(Data for analysis):

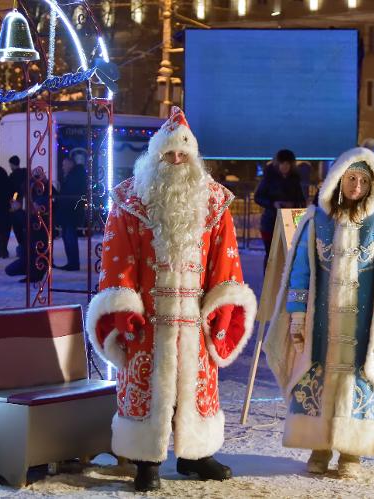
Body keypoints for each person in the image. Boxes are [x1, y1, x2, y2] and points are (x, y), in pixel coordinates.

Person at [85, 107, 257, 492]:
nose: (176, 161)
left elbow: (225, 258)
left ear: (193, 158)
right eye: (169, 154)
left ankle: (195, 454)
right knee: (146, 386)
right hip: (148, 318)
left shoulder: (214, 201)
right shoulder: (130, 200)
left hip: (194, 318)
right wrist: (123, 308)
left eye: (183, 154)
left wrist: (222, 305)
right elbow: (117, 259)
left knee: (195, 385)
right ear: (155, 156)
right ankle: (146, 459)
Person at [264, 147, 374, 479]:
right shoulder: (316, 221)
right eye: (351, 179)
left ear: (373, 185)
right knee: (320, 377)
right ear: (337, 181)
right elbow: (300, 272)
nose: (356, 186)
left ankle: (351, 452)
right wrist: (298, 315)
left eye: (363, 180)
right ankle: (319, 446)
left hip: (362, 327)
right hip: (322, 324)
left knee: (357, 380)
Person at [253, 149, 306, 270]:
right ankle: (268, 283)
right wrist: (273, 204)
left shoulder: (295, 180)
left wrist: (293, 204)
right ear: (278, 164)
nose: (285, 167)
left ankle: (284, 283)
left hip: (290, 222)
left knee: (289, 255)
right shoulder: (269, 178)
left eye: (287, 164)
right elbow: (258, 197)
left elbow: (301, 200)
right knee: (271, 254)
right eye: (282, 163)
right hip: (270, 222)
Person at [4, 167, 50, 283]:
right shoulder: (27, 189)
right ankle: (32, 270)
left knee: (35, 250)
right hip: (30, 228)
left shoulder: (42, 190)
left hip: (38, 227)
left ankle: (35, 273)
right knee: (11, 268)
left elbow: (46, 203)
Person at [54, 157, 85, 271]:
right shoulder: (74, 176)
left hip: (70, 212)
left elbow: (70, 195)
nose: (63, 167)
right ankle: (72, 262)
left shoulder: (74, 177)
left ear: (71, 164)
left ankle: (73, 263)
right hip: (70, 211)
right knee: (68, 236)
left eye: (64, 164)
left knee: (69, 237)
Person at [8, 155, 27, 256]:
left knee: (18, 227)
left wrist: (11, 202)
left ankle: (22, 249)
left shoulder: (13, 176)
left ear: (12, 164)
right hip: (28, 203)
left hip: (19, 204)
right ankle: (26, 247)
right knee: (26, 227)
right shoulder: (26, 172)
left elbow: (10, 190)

--

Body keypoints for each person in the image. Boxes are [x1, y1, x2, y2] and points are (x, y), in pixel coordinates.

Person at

(Problem statement): Precisely the lines between those holding "right knee: (146, 386)" and "left knee: (357, 380)", inclusive, are to be reproduced from the listing above, with nothing added.

(Output for this exercise):
right knee: (146, 386)
right hip: (148, 318)
left shoulder: (214, 201)
right shoulder: (130, 200)
left hip: (194, 318)
right wrist: (123, 308)
left eye: (183, 154)
left wrist: (222, 305)
right elbow: (117, 259)
left knee: (195, 385)
right ear: (155, 156)
right ankle: (146, 459)
Person at [264, 147, 374, 479]:
right shoulder: (316, 221)
right eye: (351, 179)
left ear: (373, 185)
right knee: (320, 377)
right ear: (337, 181)
right elbow: (300, 272)
nose: (356, 186)
left ankle: (351, 452)
right wrist: (298, 315)
left eye: (363, 180)
right ankle: (319, 446)
left hip: (362, 327)
right hip: (322, 324)
left knee: (357, 380)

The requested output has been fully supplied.